57. I like going for runs at night because the added fear of being murdered really does wonders for my cardio.
58. I just went for a run. I can’t tell if the taste in my mouth is victory or blood, but I’ll savor it.
59. The sprinter who had the fastest lap in the 1000m was given the special prize of a lap-top.
60. Knock, knock.
Eyesore from my long run — can we take the elevator?
61. Sprinters from Finland always win a race because whenever you start the race, they already Finnish.
62. The runner threw away the lead he had gained during the race because of a “lap-se” in concentration.
63. After winning a recently held marathon primary election, the Senator decided to run for president.
64. If your computer is slow paint a Jamaican flag on it and it will run faster.
65. Once again, a Kenyan has won the marathon race. Kenya believe their superiority and dominance?
66. There have been efforts to have a marathon in Antarctica. The winners will be felicitated in the medal of nowhere.
67. I’m sorry if I don’t wave or smile back at you while I’m running. It’s just that I’m trying very hard to not die.
68. Did you hear about the running gardener who lost his race?
Yeah, apparently, he took the wrong root.
69. Did you see the fish that completed the London marathon?
He was doing it for the halibut, so it’s no wonder he came in last “plaice” because his heart and sole just wasn’t in it.
70. The snowman had to give up running because he just couldn’t warm up.
71. The marathon runner was detained in the middle of the marathon by the police because he was resisting a rest.
72. The DJ got disqualified from the 400m sprint because he kept changing tracks.
73. In the race conducted by the military to determine which armored vehicle was the fastest, racerback tanks came out on top.
74. Even though I got some running shoes to get fit, I am so out of shape that I can’t even keep up with them.
75. Alas, I couldn’t bring peace to the middle east, so Iran away instead.
76. We work out too much. We waste time. A friend of mine runs marathons. He always talks about this “runner’s high”.
But he has to go 26 miles for it. That’s why I smoke and drink. I get the same feeling from a flight of stairs.
77. Two hunters are walking through a forest looking for deer. When all of a sudden, a giant bear jumps out and scares the shit out of them. They drop their guns and run like hell.
One of the hunters stopped, opened up his backpack and laced up a pair of Running shoes.

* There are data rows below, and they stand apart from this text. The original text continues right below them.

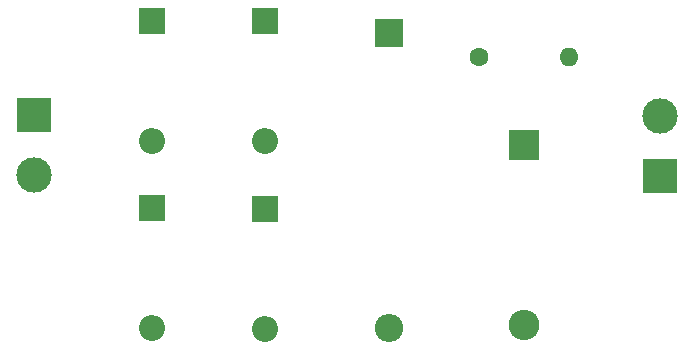
<source format=gbr>
G04 #@! TF.GenerationSoftware,KiCad,Pcbnew,8.0.6*
G04 #@! TF.CreationDate,2025-09-25T22:41:13-06:00*
G04 #@! TF.ProjectId,CargadorWalkieTalkie,43617267-6164-46f7-9257-616c6b696554,0.0*
G04 #@! TF.SameCoordinates,Original*
G04 #@! TF.FileFunction,Soldermask,Bot*
G04 #@! TF.FilePolarity,Negative*
%FSLAX46Y46*%
G04 Gerber Fmt 4.6, Leading zero omitted, Abs format (unit mm)*
G04 Created by KiCad (PCBNEW 8.0.6) date 2025-09-25 22:41:13*
%MOMM*%
%LPD*%
G01*
G04 APERTURE LIST*
%ADD10C,1.600000*%
%ADD11O,1.600000X1.600000*%
%ADD12R,2.400000X2.400000*%
%ADD13O,2.400000X2.400000*%
%ADD14R,2.600000X2.600000*%
%ADD15O,2.600000X2.600000*%
%ADD16R,2.200000X2.200000*%
%ADD17O,2.200000X2.200000*%
%ADD18R,3.000000X3.000000*%
%ADD19C,3.000000*%
G04 APERTURE END LIST*
D10*
X133190000Y-81000000D03*
D11*
X140810000Y-81000000D03*
D12*
X125500000Y-79000000D03*
D13*
X125500000Y-104000000D03*
D14*
X137000000Y-88500000D03*
D15*
X137000000Y-103740000D03*
D16*
X105500000Y-78000000D03*
D17*
X105500000Y-88160000D03*
D16*
X105500000Y-93840000D03*
D17*
X105500000Y-104000000D03*
D16*
X115000000Y-78000000D03*
D17*
X115000000Y-88160000D03*
D18*
X148500000Y-91080000D03*
D19*
X148500000Y-86000000D03*
D18*
X95500000Y-85920000D03*
D19*
X95500000Y-91000000D03*
D16*
X115000000Y-93920000D03*
D17*
X115000000Y-104080000D03*
M02*

</source>
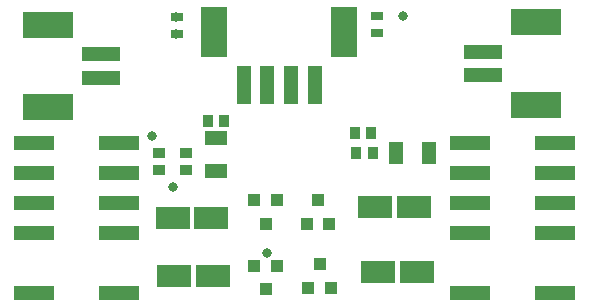
<source format=gts>
G04*
G04 #@! TF.GenerationSoftware,Altium Limited,Altium Designer,19.0.12 (326)*
G04*
G04 Layer_Color=8388736*
%FSLAX25Y25*%
%MOIN*%
G70*
G01*
G75*
%ADD16R,0.03950X0.03162*%
%ADD17R,0.16548X0.08674*%
%ADD18R,0.12611X0.04737*%
%ADD19R,0.03556X0.04343*%
%ADD20R,0.13241X0.04737*%
%ADD21R,0.04540X0.07493*%
%ADD22R,0.11824X0.07493*%
%ADD23R,0.03950X0.04343*%
%ADD24R,0.04343X0.03556*%
%ADD25R,0.04737X0.12611*%
%ADD26R,0.08674X0.16548*%
%ADD27R,0.07493X0.04540*%
%ADD28C,0.03162*%
D16*
X400000Y326716D02*
D03*
Y321008D02*
D03*
X466500Y321362D02*
D03*
Y327071D02*
D03*
D17*
X357000Y324000D02*
D03*
Y296440D02*
D03*
X519685Y297244D02*
D03*
Y324804D02*
D03*
D18*
X374717Y306283D02*
D03*
Y314157D02*
D03*
X501968Y314961D02*
D03*
Y307087D02*
D03*
D19*
X415756Y292047D02*
D03*
X410244D02*
D03*
X459244Y288000D02*
D03*
X464756D02*
D03*
X459744Y281217D02*
D03*
X465256D02*
D03*
D20*
X526000Y284717D02*
D03*
Y274716D02*
D03*
Y264717D02*
D03*
Y254716D02*
D03*
Y234717D02*
D03*
X497496Y284717D02*
D03*
Y274716D02*
D03*
Y264717D02*
D03*
Y254716D02*
D03*
Y234717D02*
D03*
X380752Y284717D02*
D03*
Y274716D02*
D03*
Y264717D02*
D03*
Y254716D02*
D03*
Y234717D02*
D03*
X352248Y284717D02*
D03*
Y274716D02*
D03*
Y264717D02*
D03*
Y254716D02*
D03*
Y234717D02*
D03*
D21*
X472988Y281217D02*
D03*
X484012D02*
D03*
D22*
X466102Y263216D02*
D03*
X478898D02*
D03*
X467102Y241717D02*
D03*
X479898D02*
D03*
X398602Y259717D02*
D03*
X411398D02*
D03*
X399102Y240216D02*
D03*
X411898D02*
D03*
D23*
X443760Y236280D02*
D03*
X451240D02*
D03*
X447500Y244153D02*
D03*
X443260Y257563D02*
D03*
X450740D02*
D03*
X447000Y265437D02*
D03*
X433240Y243653D02*
D03*
X425760D02*
D03*
X429500Y235780D02*
D03*
X433240Y265437D02*
D03*
X425760D02*
D03*
X429500Y257563D02*
D03*
D24*
X403000Y275705D02*
D03*
Y281217D02*
D03*
X394000Y275705D02*
D03*
Y281217D02*
D03*
D25*
X445811Y303748D02*
D03*
X437937D02*
D03*
X422189D02*
D03*
X430063D02*
D03*
D26*
X455654Y321464D02*
D03*
X412346D02*
D03*
D27*
X413000Y286228D02*
D03*
Y275205D02*
D03*
D28*
X465748Y263386D02*
D03*
X450787Y257480D02*
D03*
X447000Y265437D02*
D03*
X429921Y248031D02*
D03*
X433240Y243653D02*
D03*
X429528Y257480D02*
D03*
X422441Y303937D02*
D03*
X447638Y244289D02*
D03*
X425591Y265354D02*
D03*
X399102Y240158D02*
D03*
X380906Y284449D02*
D03*
Y264764D02*
D03*
X352362D02*
D03*
X399606Y326716D02*
D03*
Y320866D02*
D03*
X410433Y292323D02*
D03*
X445866Y303748D02*
D03*
X473425Y281496D02*
D03*
X521654Y284449D02*
D03*
X525000Y255000D02*
D03*
X501500Y264717D02*
D03*
X500000Y274882D02*
D03*
X391500Y287000D02*
D03*
X398602Y269898D02*
D03*
X475146Y327071D02*
D03*
M02*

</source>
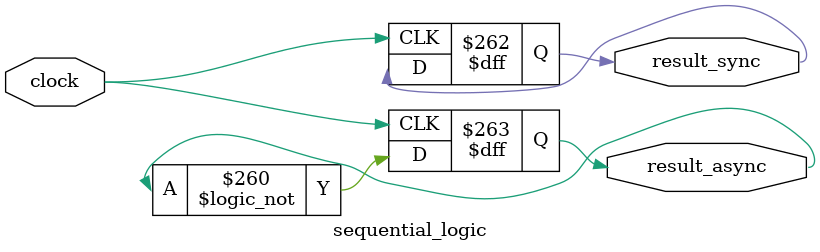
<source format=sv>

module self_triggering(inout reg clock);
	always @(posedge clock) begin
		clock <= ~clock; // blocking assignment should inhibit this behaviour
	end
endmodule

module sequential_logic(input wire clock, output reg result_sync, result_async);
	initial begin
		result_sync = 0;
		result_async = 0;
	end

	always @(posedge clock) begin
		for (int i = 0; i < 128; i++) begin
			result_sync = !result_sync;
			result_async <= !result_async;
		end
	end
endmodule
</source>
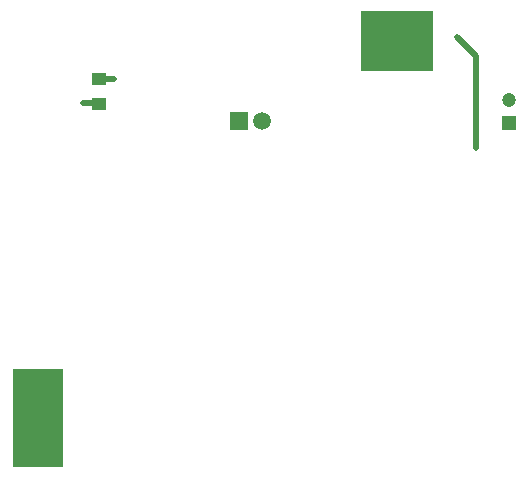
<source format=gbl>
G04*
G04 #@! TF.GenerationSoftware,Altium Limited,Altium Designer,24.0.1 (36)*
G04*
G04 Layer_Physical_Order=2*
G04 Layer_Color=16711680*
%FSLAX44Y44*%
%MOMM*%
G71*
G04*
G04 #@! TF.SameCoordinates,40904156-3D38-421D-9BDF-46F29154AA19*
G04*
G04*
G04 #@! TF.FilePolarity,Positive*
G04*
G01*
G75*
%ADD46C,0.5080*%
%ADD93C,1.2000*%
%ADD94R,1.2000X1.2000*%
%ADD95R,1.5000X1.5000*%
%ADD96C,1.5000*%
%ADD97C,1.4500*%
%ADD98C,0.5080*%
%ADD99C,0.3810*%
%ADD100R,1.3000X1.1000*%
%ADD101R,6.1214X5.0432*%
%ADD102R,6.1214X3.2766*%
%ADD103R,4.2202X8.3000*%
D46*
X434636Y321654D02*
Y399246D01*
X418846Y415036D02*
X434636Y399246D01*
X115316Y379648D02*
X128302D01*
X114816Y359148D02*
X115316Y358648D01*
X102108Y359148D02*
X114816D01*
D93*
X462534Y362458D02*
D03*
D94*
Y342458D02*
D03*
D95*
X233745Y344224D02*
D03*
D96*
X253746D02*
D03*
D97*
X55880Y68680D02*
D03*
Y118680D02*
D03*
D98*
X128302Y379648D02*
D03*
X418846Y415036D02*
D03*
X434636Y321654D02*
D03*
X102108Y359148D02*
D03*
D99*
X341196Y390392D02*
D03*
Y396363D02*
D03*
Y402333D02*
D03*
X387096Y395218D02*
D03*
X390652Y390392D02*
D03*
X394716Y395218D02*
D03*
D100*
X115316Y358648D02*
D03*
Y379648D02*
D03*
D101*
X367665Y411658D02*
D03*
D102*
X367665Y420491D02*
D03*
D103*
X63481Y93180D02*
D03*
M02*

</source>
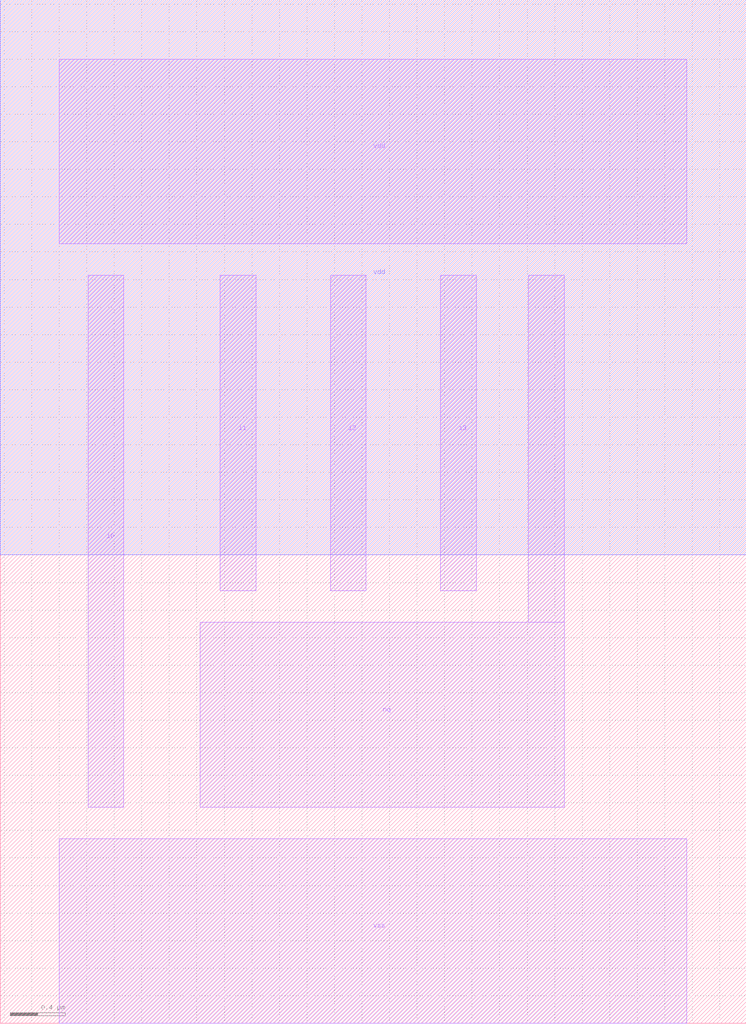
<source format=lef>
VERSION 5.7 ;
  NOWIREEXTENSIONATPIN ON ;
  DIVIDERCHAR "/" ;
  BUSBITCHARS "[]" ;
MACRO nor4_x1
  CLASS BLOCK ;
  FOREIGN nor4_x1 ;
  ORIGIN 0.430 0.000 ;
  SIZE 5.420 BY 7.430 ;
  PIN vss
    ANTENNADIFFAREA 4.165800 ;
    PORT
      LAYER Metal1 ;
        RECT 0.000 0.000 4.560 1.340 ;
    END
  END vss
  PIN vdd
    ANTENNADIFFAREA 2.453800 ;
    PORT
      LAYER Nwell ;
        RECT -0.430 3.400 4.990 7.430 ;
      LAYER Metal1 ;
        RECT 0.000 5.660 4.560 7.000 ;
    END
  END vdd
  PIN nq
    ANTENNADIFFAREA 2.863000 ;
    PORT
      LAYER Metal1 ;
        RECT 3.410 2.910 3.670 5.430 ;
        RECT 1.025 1.570 3.670 2.910 ;
    END
  END nq
  PIN i0
    ANTENNAGATEAREA 1.106000 ;
    PORT
      LAYER Metal1 ;
        RECT 0.210 1.570 0.470 5.430 ;
    END
  END i0
  PIN i1
    ANTENNAGATEAREA 1.106000 ;
    PORT
      LAYER Metal1 ;
        RECT 1.170 3.140 1.430 5.430 ;
    END
  END i1
  PIN i2
    ANTENNAGATEAREA 1.106000 ;
    PORT
      LAYER Metal1 ;
        RECT 1.970 3.140 2.230 5.430 ;
    END
  END i2
  PIN i3
    ANTENNAGATEAREA 1.106000 ;
    PORT
      LAYER Metal1 ;
        RECT 2.770 3.140 3.030 5.430 ;
    END
  END i3
END nor4_x1
END LIBRARY


</source>
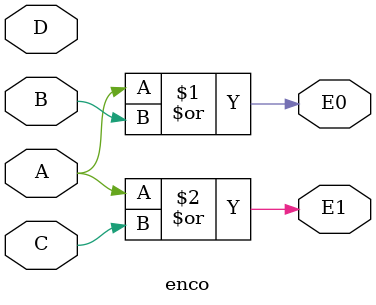
<source format=v>
`timescale 1ns / 1ps

module enco(
    input A, B, C, D,
    output E0, E1
);

assign E0 = A | B;
assign E1 = A | C;

endmodule
</source>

His buddy looked at him and said, “What are you doing? Are you crazy? You can’t outrun the bear!”
To this the hunter said, “I know, all I have to do is outrun you!”
78. Deciding to take up jogging, the man was astounded by the wide selection of jogging shoes available at the local sports shoe store.
While trying on a basic pair of jogging shoe, he noticed a minor feature and asked the clerk: “What is this little pocket thing here on the side for?”
And the clerk answered: “Oh, that’s to carry spare change so you can call your wife to come pick you up when you’ve jogged too far”.
79. A runner asks his wife: “What do you love most about me? My tremendous athletic ability or my superior intellect?”
“What I love most about you,” responded the man’s wife, “is your running sense of humor”.
80. No matter how much the track coach asked the sprinter to speed up during the last lap, he didn’t, and as a result, he lost the race. Guess he doesn’t know how to take a sprhint.